Il est l'auteur de cinq livres ainsi que plusieurs articles académiques. Il a également écrit des chroniques qui ont été publiés dans le National Post, le Calgary Herald, le Globe and Mail et le Calgary Sun.

Carrière politique[modifier | modifier le code]

Morton appuie très tôt la proposition d'un « Sénat triple-E » et critique publiquement l'accord du lac Meech et l'accord de Charlottetown.

Il est élu « sénateur-en-attente » lors de l'élection de nomination sénatoriale albertaine de 1998 sous la bannière du Parti réformiste du Canada. (Toutefois, étant donné que les élections sénatoriales en Alberta n'ont aucune existence légale et que c'est le premier ministre du Canada qui détient le droit exclusif de nommer les sénateurs, il n'a jamais siégé au Sénat du Canada.)

En 2001, Stockwell Day, le chef de l'Alliance canadienne, le nomme Directeur parlementaire de la politique et de la recherche pour le parti.
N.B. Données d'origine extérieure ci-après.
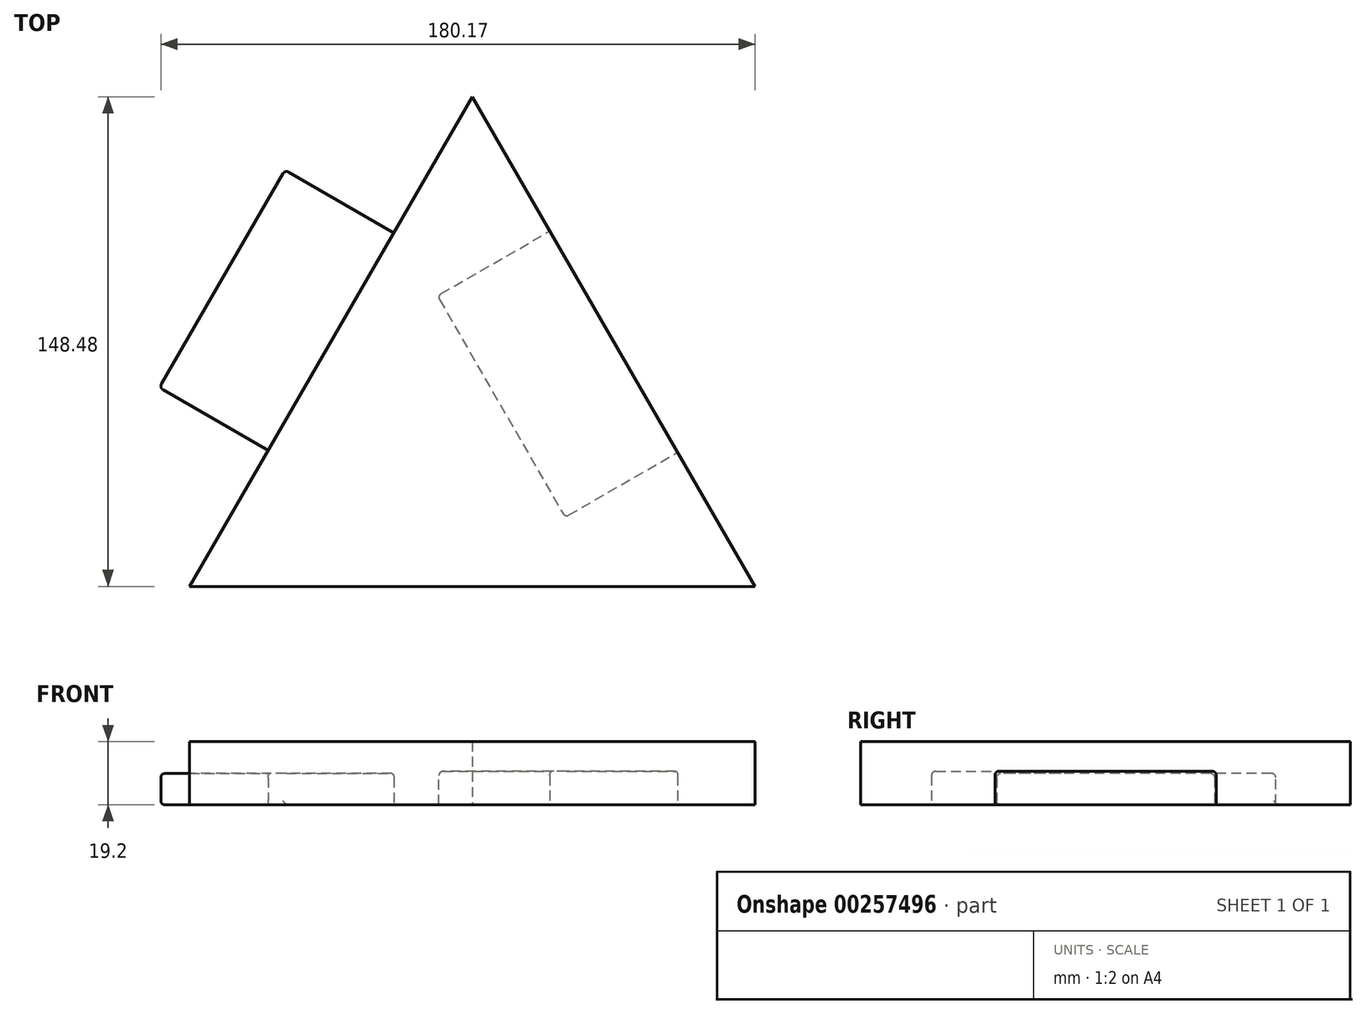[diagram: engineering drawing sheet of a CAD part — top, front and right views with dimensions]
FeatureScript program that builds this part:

La même année, il est l'un de six personnalités albertaines (incluant Stephen Harper, futur premier ministre du Canada) à signer le Alberta Agenda, aussi connue sous le nom de la « lettre pare-feu » (firewall letter), un manifeste qui réclamait que le gouvernement de l'Alberta utilise tous ses pouvoirs constitutionnels pour réduire l'influence du gouvernement fédéral sur les résidents de l'Alberta, particulièrement en matière de finance.

Lors de l'élection générale albertaine de 2004, Morton est élu député progressiste-conservateur dans la nouvelle circonscription de Foothills-Rocky View. Il prône la réduction des impôts, le retour à la définition traditionnelle du mariage, l'économie des revenus reliés à l'énergie, la création d'un registre des lobbyistes, et des élections à date fixe.